Mechanisms of selective protein secretion: towards therapeutic interventions.

Year of award: 2022

Grantholders

  • Dr Liz Miller

    University of Dundee

Project summary

Protein secretion is an essential process that delivers a diverse array of proteins to the extracellular milieu. We study the conserved cellular machinery that mediates the first step of protein secretion, export from the endoplasmic reticulum. We aim to understand how cells maintain selectivity when handling a vast diversity of protein sequence and structure. Here, we aim to dissect the molecular mechanisms by which cargo proteins are selectively captured into nascent vesicles.

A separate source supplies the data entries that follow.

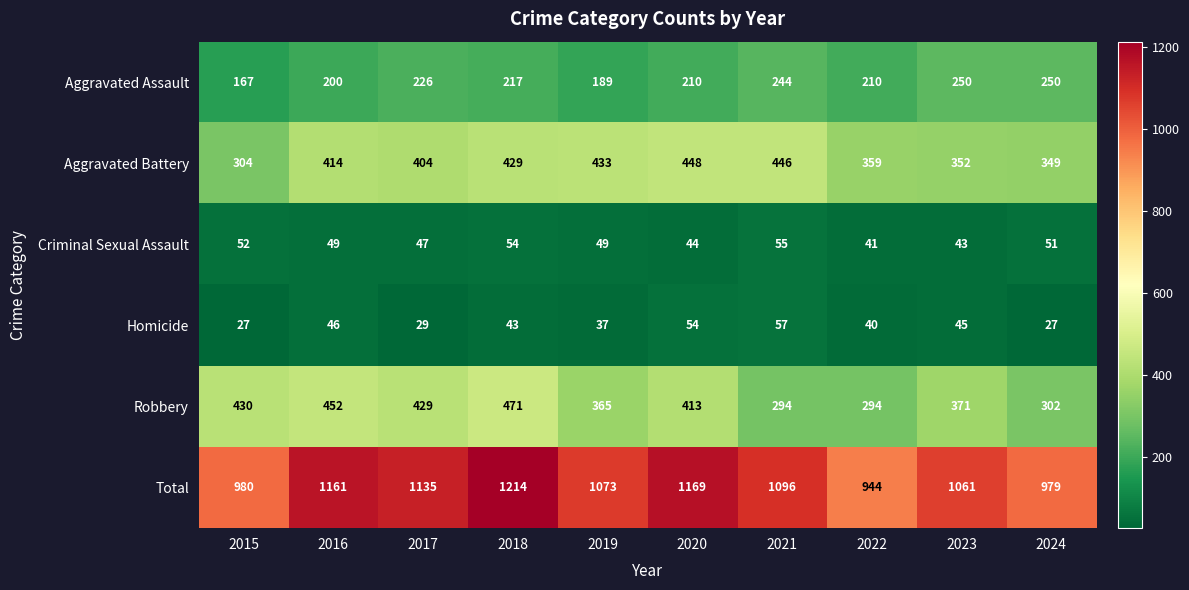

How many categories are shown in the chart?

10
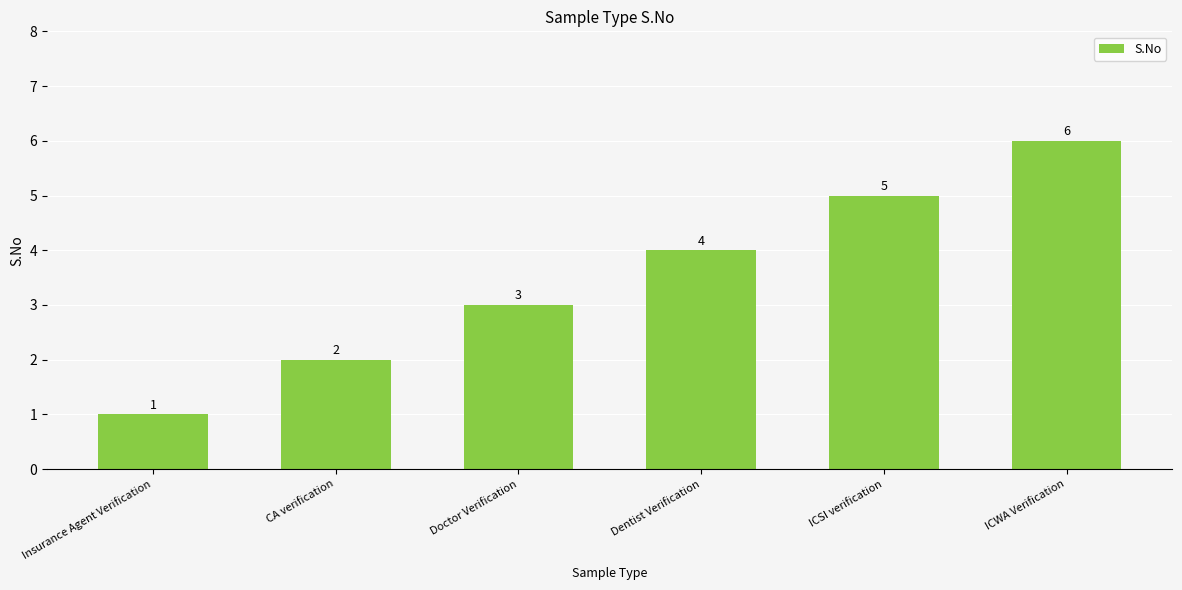

What is the value of the 6th bar from the left?

6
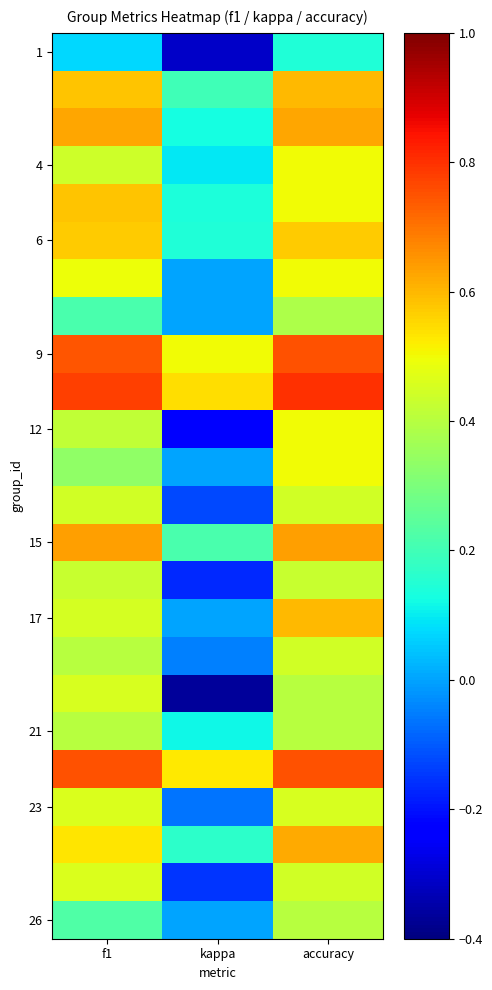

Which has a higher value, accuracy or kappa?

accuracy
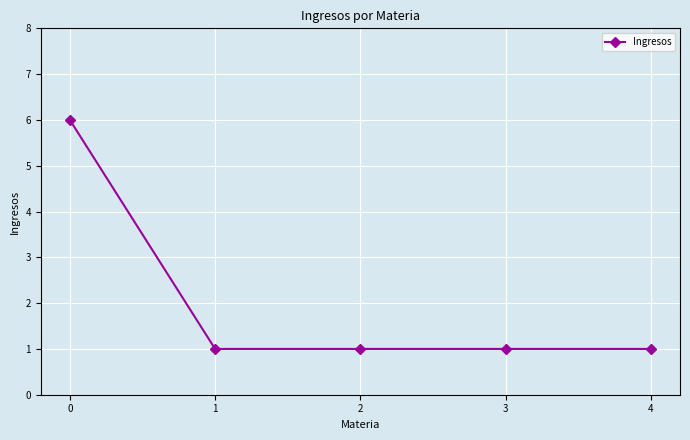

What is the value of the 2nd point from the left?

1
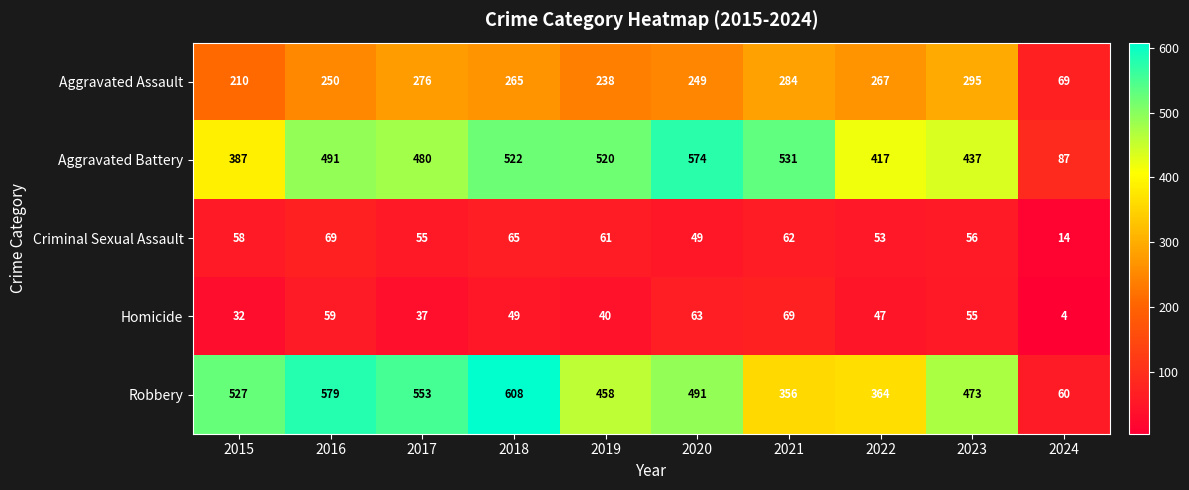

What is the total value across all series at 2018?

1509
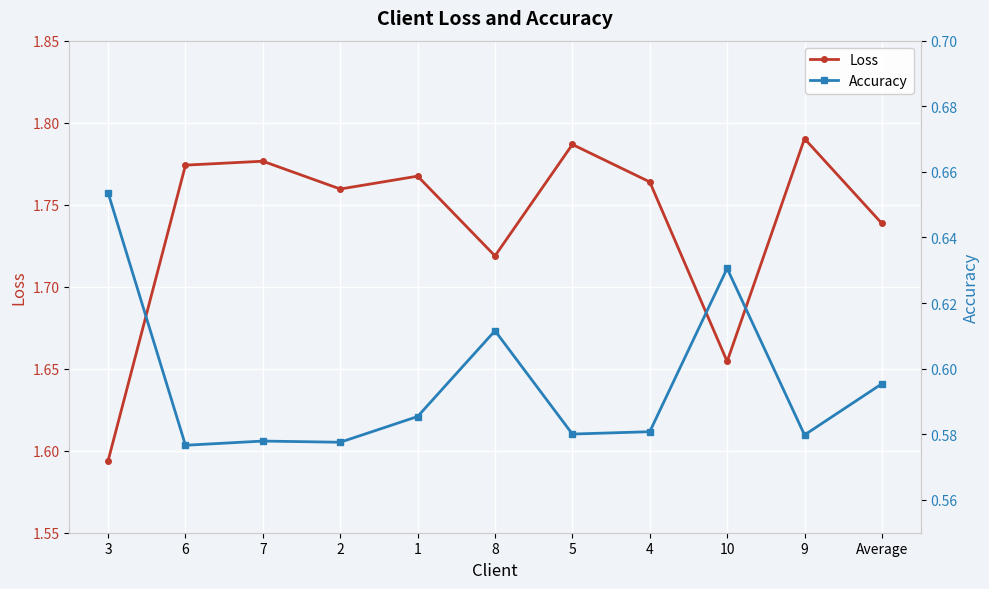

What is the greatest value displayed?

1.8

We then aim to leverage redundancy in this step to specifically abrogate a subset of interactions using small molecules, thereby inhibiting secretion of a subset of proteins. Our aims encompass a blend of mechanistic studies that dissect protein-protein interactions for two export receptors, chosen for their conservation and medical relevance, complemented by cell-based approaches to reveal the spectrum of proteins that engage these machineries in diverse cell types, and small molecule screens for modulators of these interactions. At the completion of our studies, I anticipate having a molecular understanding of how key medically important cargoes engage their receptors, how such interactions drive unique secretion signatures in diverse cells, and a set of tool compounds that perturb interactions to impact secretion.